The problem is that Tensorflow stores this in a LSTMStateTuple which you can not send into placeholder. So you need to store it in a Tensor, and then unpack it into a tuple:
state_placeholder = tf.placeholder(tf.float32, [num_layers, 2, batch_size, state_size])
l = tf.unpack(state_placeholder, axis=0)
rnn_tuple_state = tuple(
[tf.nn.rnn_cell.LSTMStateTuple(l[idx][0], l[idx][1])
for idx in range(num_layers)]
)
Then you can use the built-in Tensorflow API to create the stacked LSTM layer.
cell = tf.nn.rnn_cell.LSTMCell(state_size, state_is_tuple=True)
cell = tf.nn.rnn_cell.MultiRNNCell([cell]*num_layers, state_is_tuple=True)
outputs, state = tf.nn.dynamic_rnn(cell, x_input, initial_state=rnn_tuple_state)
From here you continue with the outputs to calculate logits and then a loss with respect to the y_inputs.

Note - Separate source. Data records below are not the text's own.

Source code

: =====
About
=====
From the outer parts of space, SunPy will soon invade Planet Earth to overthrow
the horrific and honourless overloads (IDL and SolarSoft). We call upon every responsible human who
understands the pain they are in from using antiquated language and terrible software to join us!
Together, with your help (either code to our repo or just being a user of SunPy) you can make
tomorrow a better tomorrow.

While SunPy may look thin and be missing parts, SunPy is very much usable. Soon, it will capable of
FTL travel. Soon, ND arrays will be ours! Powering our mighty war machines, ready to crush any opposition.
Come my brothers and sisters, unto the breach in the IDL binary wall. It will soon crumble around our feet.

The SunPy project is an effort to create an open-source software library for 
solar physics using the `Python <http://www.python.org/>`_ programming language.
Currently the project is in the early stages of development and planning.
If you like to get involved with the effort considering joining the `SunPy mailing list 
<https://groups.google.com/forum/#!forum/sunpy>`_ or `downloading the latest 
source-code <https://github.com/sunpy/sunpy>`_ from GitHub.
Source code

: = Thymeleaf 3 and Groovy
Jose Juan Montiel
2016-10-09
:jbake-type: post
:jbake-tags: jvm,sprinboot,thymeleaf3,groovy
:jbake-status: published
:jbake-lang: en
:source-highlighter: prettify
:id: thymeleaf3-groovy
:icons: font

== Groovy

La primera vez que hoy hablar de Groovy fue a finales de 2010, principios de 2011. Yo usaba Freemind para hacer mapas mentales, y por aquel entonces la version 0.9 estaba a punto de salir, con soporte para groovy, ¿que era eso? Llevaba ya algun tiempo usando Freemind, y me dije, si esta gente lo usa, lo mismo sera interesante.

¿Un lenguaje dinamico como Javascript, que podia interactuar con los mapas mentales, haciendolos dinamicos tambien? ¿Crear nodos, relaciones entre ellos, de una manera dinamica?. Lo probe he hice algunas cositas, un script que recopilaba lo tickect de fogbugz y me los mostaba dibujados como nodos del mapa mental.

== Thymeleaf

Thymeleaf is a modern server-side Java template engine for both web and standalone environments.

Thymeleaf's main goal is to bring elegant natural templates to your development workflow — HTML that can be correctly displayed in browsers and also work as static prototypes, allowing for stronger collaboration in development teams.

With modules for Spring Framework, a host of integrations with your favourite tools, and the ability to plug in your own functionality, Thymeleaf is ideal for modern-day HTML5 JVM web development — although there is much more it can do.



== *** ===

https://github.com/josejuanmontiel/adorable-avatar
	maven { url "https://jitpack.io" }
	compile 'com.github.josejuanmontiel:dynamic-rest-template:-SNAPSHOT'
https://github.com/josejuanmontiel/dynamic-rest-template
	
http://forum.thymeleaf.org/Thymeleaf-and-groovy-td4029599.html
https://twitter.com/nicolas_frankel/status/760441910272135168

Then you run each batch with the sess.run-command, with truncated backpropagation (good explanation here http://r2rt.com/styles-of-truncated-backpropagation.html)
init_state = np.zeros((num_layers, 2, batch_size, state_size))
...current_state... = sess.run([...state...], feed_dict={x_input:batch_in, state_placeholder:current_state ...})
current_state = np.array(current_state)
You will have to convert the state to a numpy array before feeding it again.
Perhaps it is better to use a librarly like Tflearn or Keras instead?